Lightweight Object Detection Using Quantized YOLOv4-Tiny for Emergency Response in Aerial Imagery

This paper presents a lightweight and energy-efficient object detection solution for aerial imagery captured during emergency response situations. We focus on deploying the YOLOv4-Tiny model, a compact convolutional neural network, optimized through post-training quantization to INT8 precision. The model is trained on a custom-curated aerial emergency dataset, consisting of 10,820 annotated images covering critical emergency scenarios. Unlike prior works that rely on publicly available datasets, we created this dataset ourselves due to the lack of publicly available drone-view emergency imagery, making the dataset itself a key contribution of this work. The quantized model is evaluated against YOLOv5-small across multiple metrics, including mean Average Precision (mAP), F1 score, inference time, and model size. Experimental results demonstrate that the quantized YOLOv4-Tiny achieves comparable detection performance while reducing the model size from 22.5 MB to 6.4 MB and improving inference speed by 44\%. With a 71\% reduction in model size and a 44\% increase in inference speed, the quantized YOLOv4-Tiny model proves highly suitable for real-time emergency detection on low-power edge devices.

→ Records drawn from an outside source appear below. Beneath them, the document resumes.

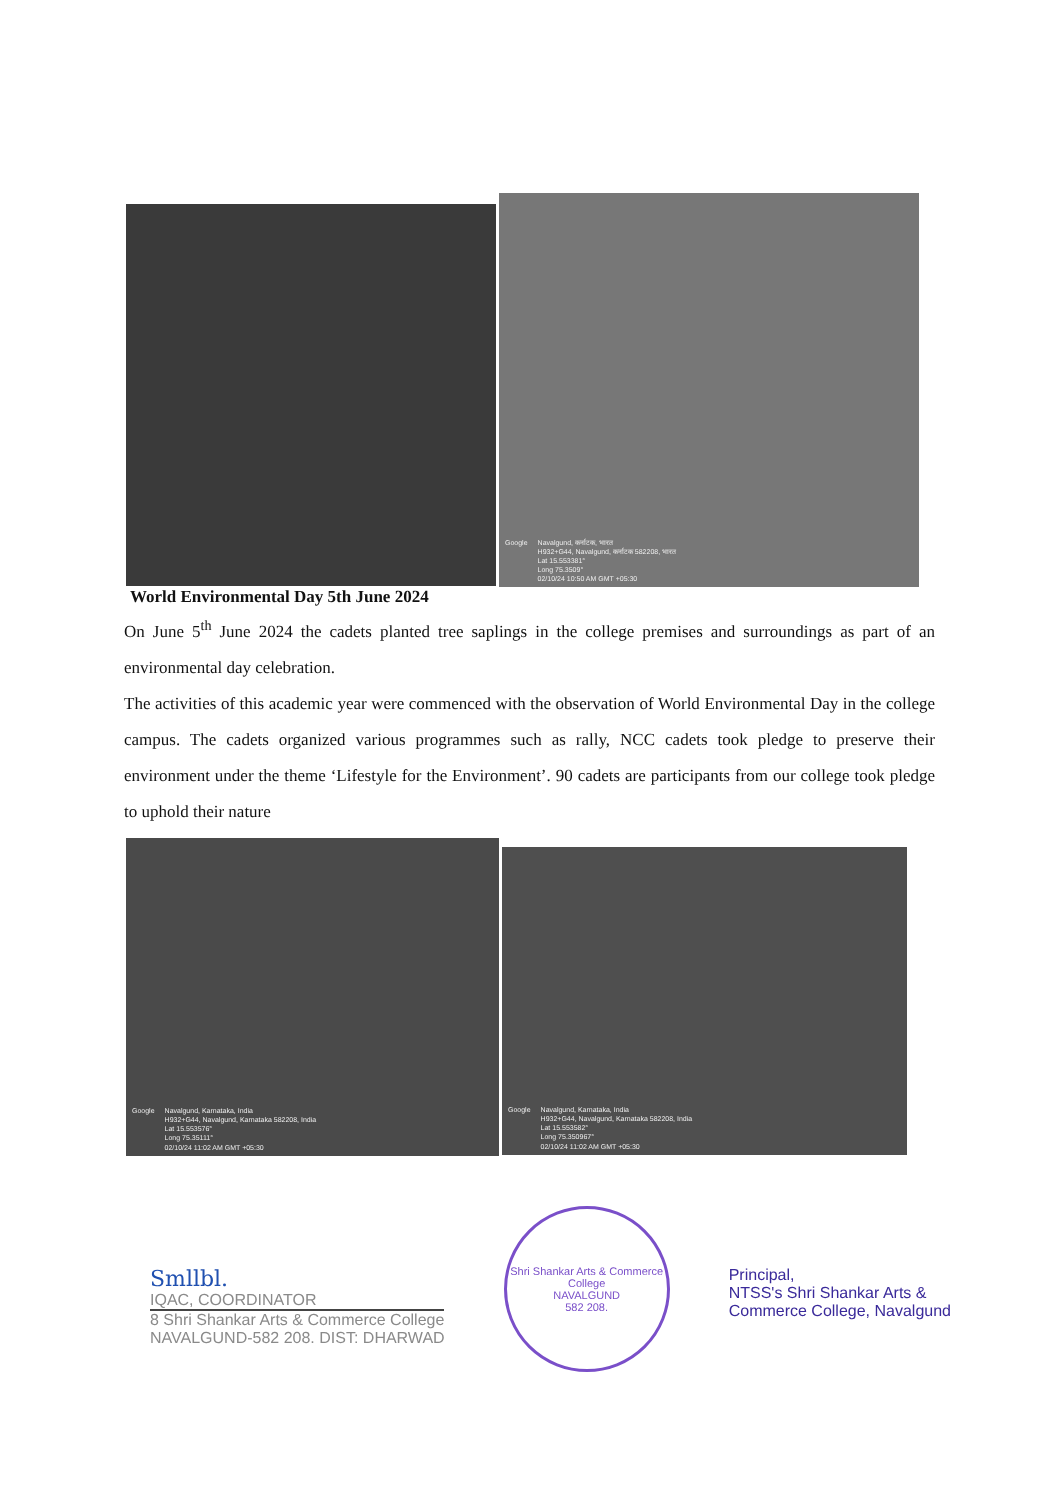Google Navalgund, कर्नाटक, भारत
H932+G44, Navalgund, कर्नाटक 582208, भारत
Lat 15.553381°
Long 75.3509°
02/10/24 10:50 AM GMT +05:30
World Environmental Day 5th June 2024
On June 5<sup>th</sup> June 2024 the cadets planted tree saplings in the college premises and surroundings as part of an environmental day celebration.
The activities of this academic year were commenced with the observation of World Environmental Day in the college campus. The cadets organized various programmes such as rally, NCC cadets took pledge to preserve their environment under the theme ‘Lifestyle for the Environment’. 90 cadets are participants from our college took pledge to uphold their nature
Google Navalgund, Karnataka, India
H932+G44, Navalgund, Karnataka 582208, India
Lat 15.553576°
Long 75.35111°
02/10/24 11:02 AM GMT +05:30
Google Navalgund, Karnataka, India
H932+G44, Navalgund, Karnataka 582208, India
Lat 15.553582°
Long 75.350967°
02/10/24 11:02 AM GMT +05:30
Smllbl.
IQAC, COORDINATOR
8 Shri Shankar Arts & Commerce College
NAVALGUND-582 208. DIST: DHARWAD
Shri Shankar Arts & Commerce College
NAVALGUND
582 208.
Principal,
NTSS's Shri Shankar Arts &
Commerce College, Navalgund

Efficient Edge Deployment of Quantized YOLOv4-Tiny for Aerial Emergency Object Detection on Raspberry Pi 5

This paper presents the deployment and performance evaluation of a quantized YOLOv4-Tiny model for real-time object detection in aerial emergency imagery on a resource-constrained edge device the Raspberry Pi 5. The YOLOv4-Tiny model was quantized to INT8 precision using TensorFlow Lite post-training quantization techniques and evaluated for detection speed, power consumption, and thermal feasibility under embedded deployment conditions. The quantized model achieved an inference time of 28.2 ms per image with an average power consumption of 13.85 W, demonstrating a significant reduction in power usage compared to its FP32 counterpart. Detection accuracy remained robust across key emergency classes such as Ambulance, Police, Fire Engine, and Car Crash. These results highlight the potential of low-power embedded AI systems for real-time deployment in safety-critical emergency response applications.

YOLOv5-Based Object Detection for Emergency Response in Aerial Imagery

This paper presents a robust approach for object detection in aerial imagery using the YOLOv5 model. We focus on identifying critical objects such as ambulances, car crashes, police vehicles, tow trucks, fire engines, overturned cars, and vehicles on fire. By leveraging a custom dataset, we outline the complete pipeline from data collection and annotation to model training and evaluation. Our results demonstrate that YOLOv5 effectively balances speed and accuracy, making it suitable for real-time emergency response applications. This work addresses key challenges in aerial imagery, including small object detection and complex backgrounds, and provides insights for future research in automated emergency response systems.